Sunday, November 21, 2010

New Orleans Part II

Terrell House, New Orleans. All photos courtesy the author unless otherwise noted.

I was in New Orleans during the weekend of November 12 for the opening of Brandon Anschultz's Kranzberg series show that Laumeier Sculpture Park co-organized with the Longue Vue House and Gardens. Laumeier's director of exhibitions and collections Kim Humphries, curator of the show, and his partner Sarah Colby and I flew to New Orleans on Friday to see the show. We stayed at the Terrell House on Magazine Street--what a treat!

Brandon Anschultz work at Longue Vue. Photo courtesy Sarah Colby.

Longue Vue's director Joe Baker make the entire home available to Brandon, who made a glorious range of small sculptural interventions throughout the Stern's mansion. The video work in the living room tv cabinet was particularly hysterical; it was as if a manic maid found hair and dust just after the Stern's left the room.

Street corner in the Lower Ninth Ward.

Sarah, Kim and I spent Saturday looking at art in New Orleans. We ran into a funeral parade on Treme Street--hauntingly appropriate in light of the fabulous series on HBO. Surreal and exquisite at the same time.

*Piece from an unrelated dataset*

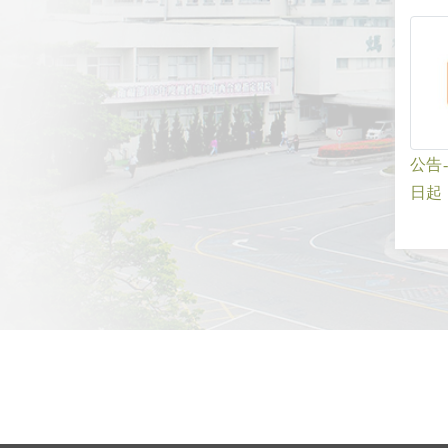
公告
日起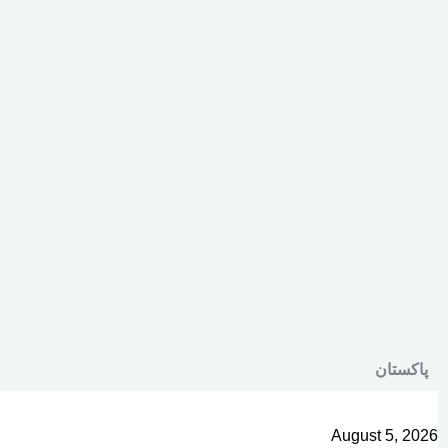
پاکستان
August 5, 2026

Parade as it flowed down the street.

I couldn't quite read the image on the t-shirts that many of the parade followers wore, but as we tried to track them in the neighborhood, they disappeared, like the ghost of the dead child on the shirt.

Parade as they passed us by.

Saturday was also the opening of Prospect 1.5 events.

Rashaad Newsome at Good Children.

The video by Rashaad Newsome at Good Children was particularly beautiful. African American women on a stage played a call-and-response to the women on the screen, the subject of the video being responsibility. No excuses, the singers seemed to say, take responsibility. There was no information on context but the work was beautifully produced and mournful, like the afternoon parade.

Performance at The Front.

The show at The Front, across from Good Children, was equally engaging but for different reasons.

We visited another gallery but were quite disappointed by what we saw. A great accidental dinner at Dominique's capped a great weekend.

White chocolate crocodile at the N.O. airport.

When I was in New Orleans many years ago visiting a friend we went to the zoo and saw their albino crocodile. The beast looked like a creepy, haunted white asparagus, so when it raised its head to yell, it packed quite a kick. When I saw this chocolate souvenir at the airport I laughed out loud--the ghost of the crocodile returns!

New Orleans is in the throes of an artistic change, and I hope Laumeier can continue the dialogue with the city that spawned so much of contemporary St. Louis.